* INPUT DATA:

• • • • •

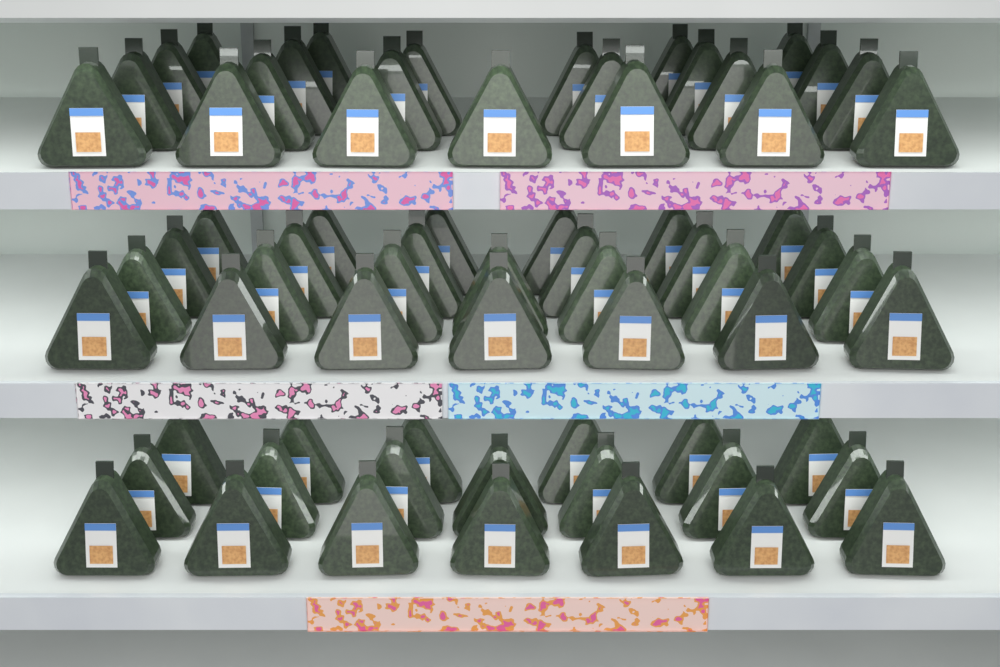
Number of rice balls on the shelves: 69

• • • • •

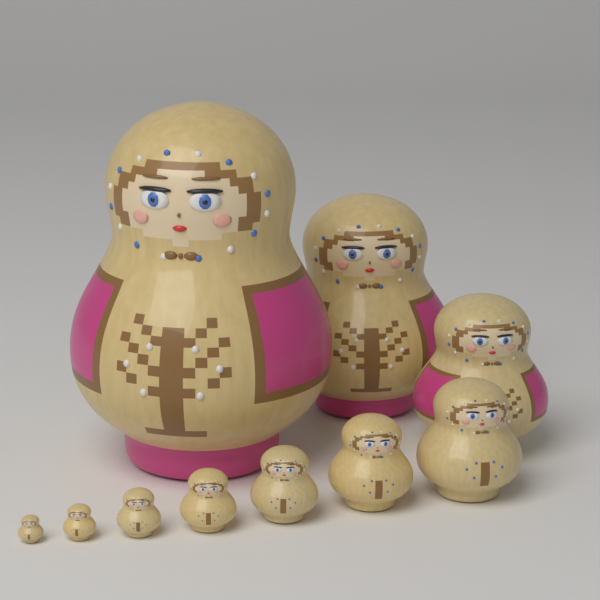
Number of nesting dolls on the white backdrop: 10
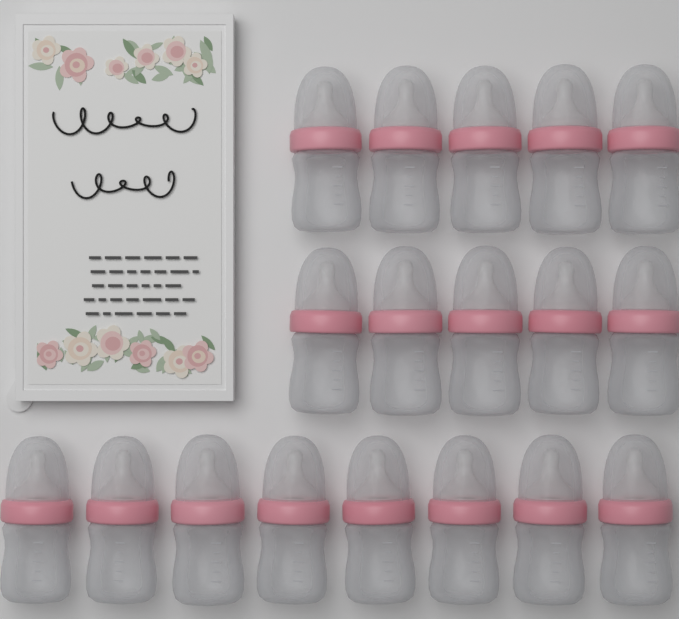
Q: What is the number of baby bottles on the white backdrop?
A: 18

• • • • •

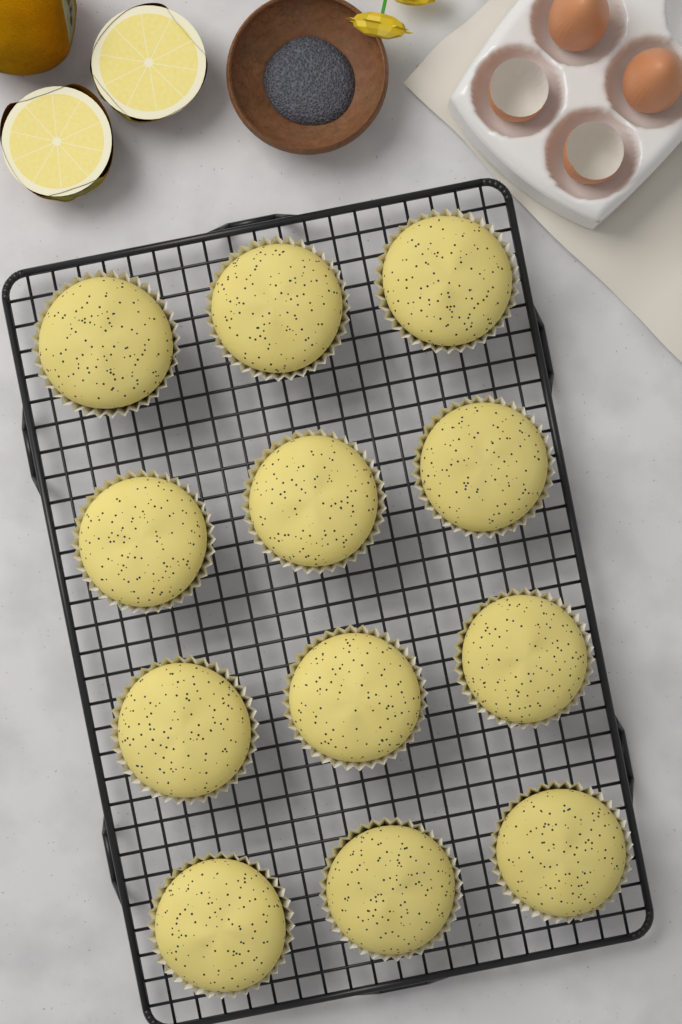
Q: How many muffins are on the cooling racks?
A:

• • • • •

* GOAL:
Locate each line in the entries above that includes the word "white", and copy those lines out in full.

* TASK ANSWER:
Number of nesting dolls on the white backdrop: 10
Q: What is the number of baby bottles on the white backdrop?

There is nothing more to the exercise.